On a magnetar, which force would exert a bigger pull on a 10 kg iron chunk? On the surface of a magnetar, what would pull harder on a 10 kg piece of iron, the gravity or the magnetic field?
 A: Ferromagnitism
Below saturation, the pull is ~B dB/dx. Beyond saturation, it is ~dB/dx and can be made arbitrarily high with a strong enough gradient. An order of magnitude gradient is 1GT/10km = 10^5T/m. So a pull on the order of 10^5-10^6 stronger than a Neodymium magnet. We have about 2*10^11g of gravity so gravity wins.
Superconductors and Paramagnetism
They also suffer a saturation effect. Superconductors can only carry a certain density of current and paramagnetic materials saturate much like ferromagnetic materials.
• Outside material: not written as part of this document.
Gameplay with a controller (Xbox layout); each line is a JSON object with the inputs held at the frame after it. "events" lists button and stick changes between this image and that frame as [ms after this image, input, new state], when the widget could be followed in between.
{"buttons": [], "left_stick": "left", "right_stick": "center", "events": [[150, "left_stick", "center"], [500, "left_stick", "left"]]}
Paramagnetism aligns dipoles and saturates once there are no more dipoles to align.
Diamagnetism
This is much weaker but also doesn't saturate. It is about 10^4 times weaker at best and thus would equal ferromagnetism around 10^4 or 10^5 T. At 10^10 T it would be around (10^10T*10^5T/m)/(10^4) = 10^11 times stronger than a Neodymium magnet. This is just enough to beat gravity. However, "doesn't saturate" is not true at such extreme fields, see below.
Edit: Argument that diamagnetism is limited: Diamagnetism costs energy. Free electrons and nuclei are not diamagnetic. If this energy cost exceeded the binding energy of all the electrons to the iron nucleus the atom would fly apart. This limits the total diamagnetic energy to below ~100keV/atom. I do not expect the atoms to actually ionize in the field, instead the electrons would find a non-diamagnetic configuration, but the 100keV limit still applies. Gravity is far stronger at ~10GeV per iron atom.
Materials, what materials?
Magnetic fields this strong severely distort the shape of the atoms due to Lorentz force affecting the electron shells. Laboratory-generated fields top out around 1000 Tesla and only for under a millisecond. Whatever the case gravity still wins. After all, the crust doesn't lift off the surface!
A: Iron is nothing special to a magnetar: iron's magnetization saturates at about 2 tesla. Magnetar fields are 10^9-10^11 tesla. So, gravity wins.